- Electronic form filling
Although electronic tax form filling has been there for years, for example, Forms 1099-MISC or 1023-EZ, the nonprofit-specific filling moved online in 2021. It seems the online craze is finally catching with the nonprofit tax filling as well. The new nonprofits are required to file their Form 1023 applications online via www.pay.gov website. This change became mandatory from January 31, 2020, but had a 90-day grace period. The change in filing will likely benefit those applying for tax exemption as stipulated under Section 201 (c)(3) because the shift to online filing should reduce the application processing time.
Nonprofits seeking exemption under section 501(c) (4) are required to file Form 1024-A. However, from January 5 this year, this form was amended to allow these organizations to file for electronic filing through www.pay.gov. The IRS provided a 90-day grace period to allow paper applications to be filed, but the mandatory electronic payment became effective from April 5, 2021. Apart from the above forms, electronic filing is going to affect many other forms. For instance, the 2019 IRC amendment by the Senate requires a majority of the exempt organizations to file their applicable Form 990 information return and 4720 electronically.
- Universal charitable deductions
To spur charitable giving, the CARES Act implemented a $300 above-the-line deduction per married couple and non-itemizing individuals for the cash gifts made last year to most nonprofits. This was expanded and enhanced by the Consolidated Appropriations Act of 2021 to enable individuals who make cash donations to eligible charities to take as much as $300 above-the-line deduction or a joint $600 per married couple.
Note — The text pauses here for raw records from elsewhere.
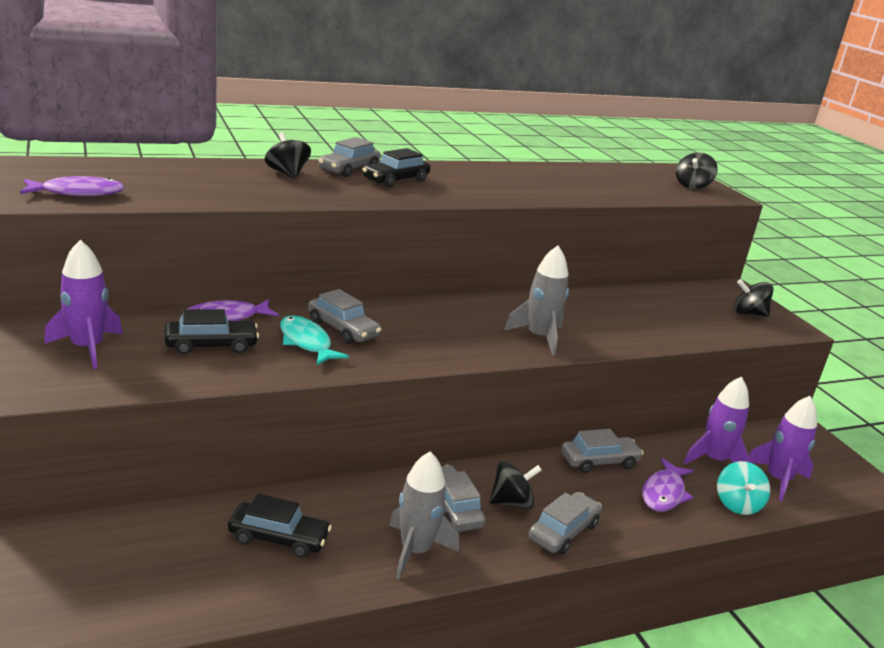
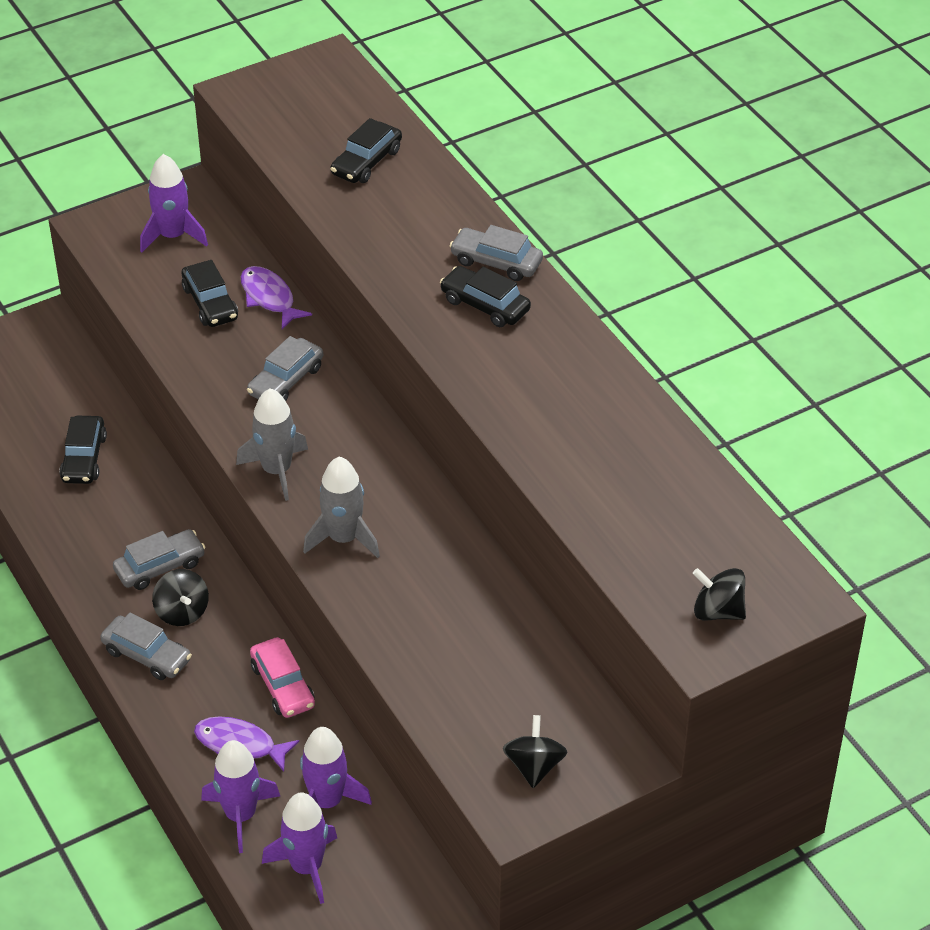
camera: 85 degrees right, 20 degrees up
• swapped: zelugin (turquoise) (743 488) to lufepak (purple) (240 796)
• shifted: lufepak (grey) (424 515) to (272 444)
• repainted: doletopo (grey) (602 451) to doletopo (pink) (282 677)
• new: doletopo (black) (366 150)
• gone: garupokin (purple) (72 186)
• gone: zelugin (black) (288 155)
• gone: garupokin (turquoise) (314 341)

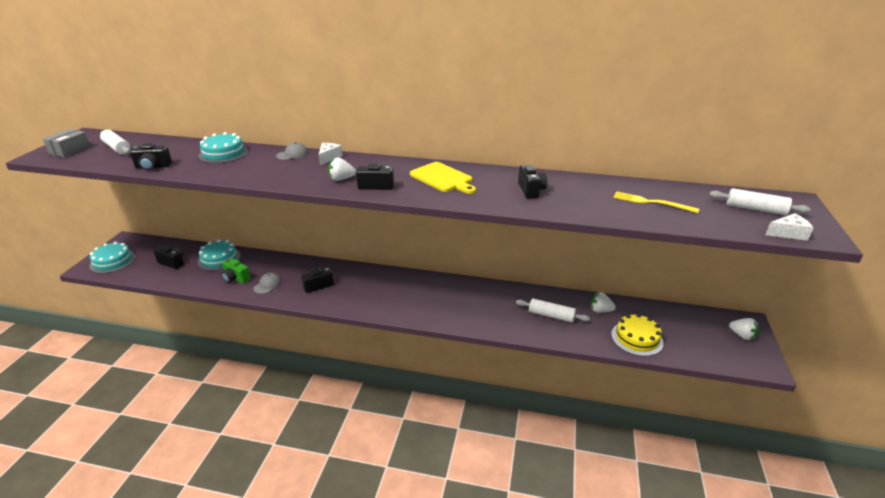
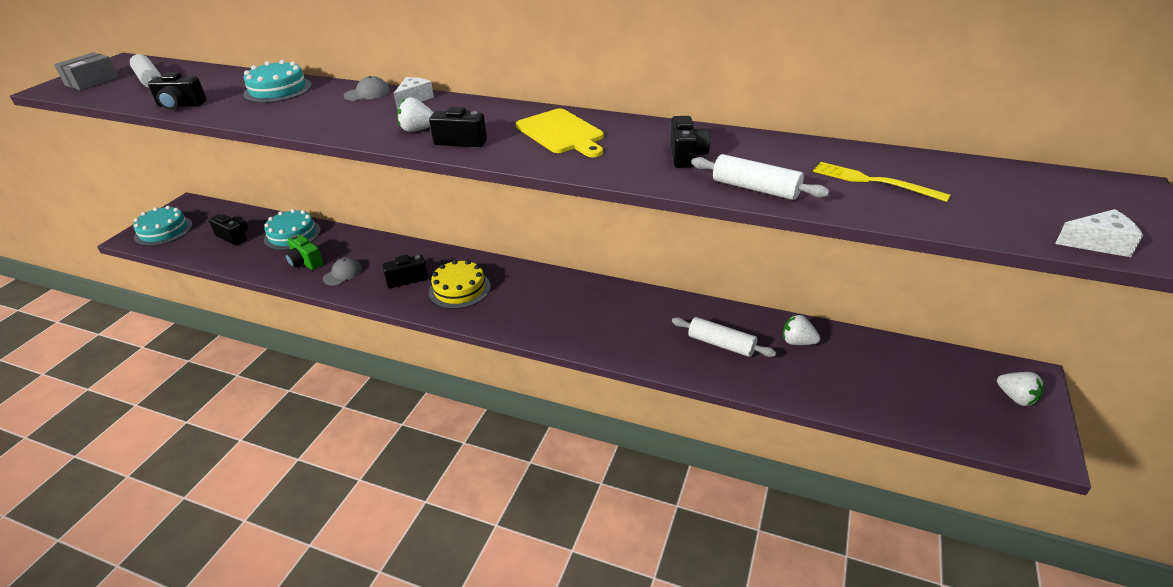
camera: 10 degrees right, 5 degrees up
• shifted: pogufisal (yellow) (637 335) to (460 284)
• shifted: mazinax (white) (760 201) to (760 177)

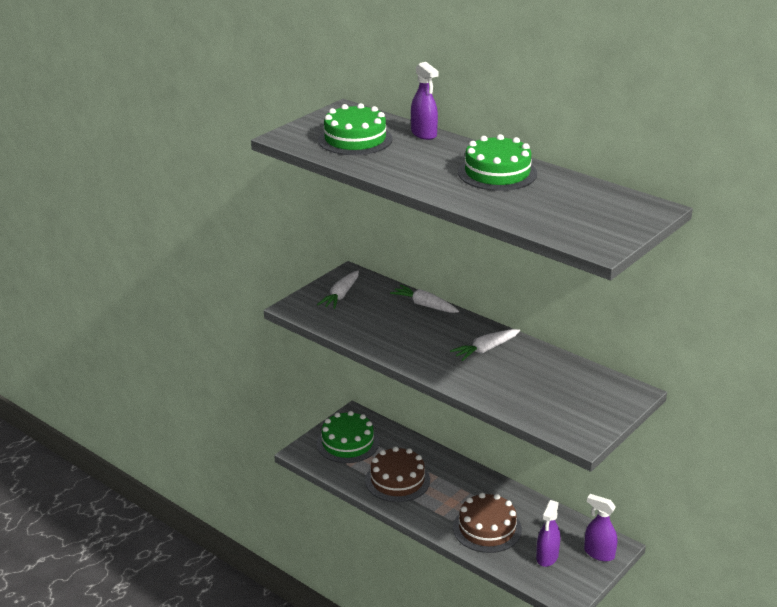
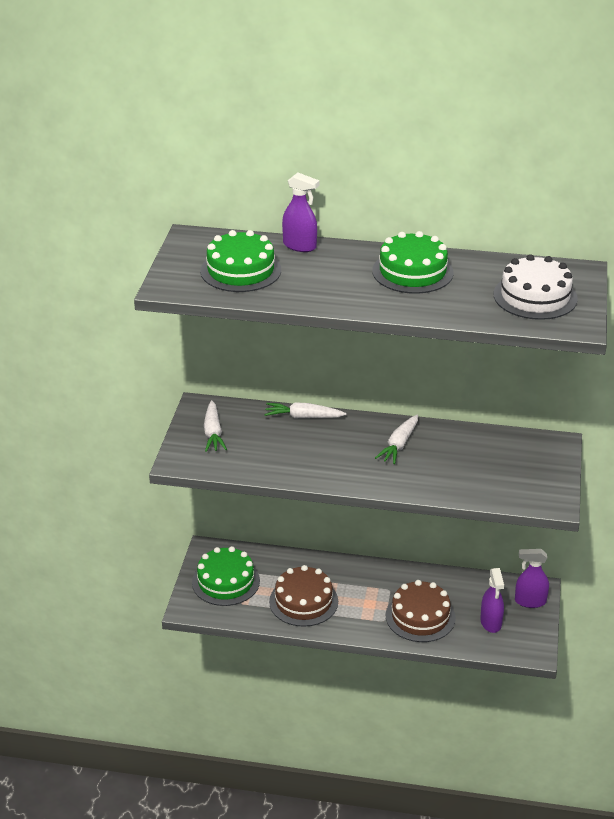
camera: 30 degrees left, 5 degrees up
• new: pogufisal (white) (536 287)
- Unrelated Business Taxable Income (UBTI)
The Tax Cuts and Jobs Act Section 512(a) (6) added in 2017 to the tax code requires exempt organizations with multiple unrelated trades and businesses to calculate the UBTI separately of each trade or business. The IRC Section 501 tax-exempts various tax-exempt and mutually beneficial organizations, although organizations recognized by this code as tax-exempt such as nonprofits, may be liable for tax if they engage in and derives income from businesses that are not related to their activities. The Internal Revenue Service (IRS) requires nonprofits to identify every separate unrelated trades or businesses using the North American Industry Classification System (NAICS) code, which accurately describes the trade or business. If the NAICS codes are different, the businesses are considered unrelated for UBTI calculation. The UBI has an adverse consequence for nonprofits. For instance, a nonprofit found to be engaged in unrelated businesses can lose their tax-exempt status.
As electronic filing continues to gain fame, IRS is considering providing additional electronic form filing services and tools. This includes online determination letters and tax assistance tools. This will impact exempt organizations in the coming years, and more development in taxation will be realized. While these are just but a few changes in the nonprofit taxation scheme, many are likely to come into effect in the coming days as the pandemic persists.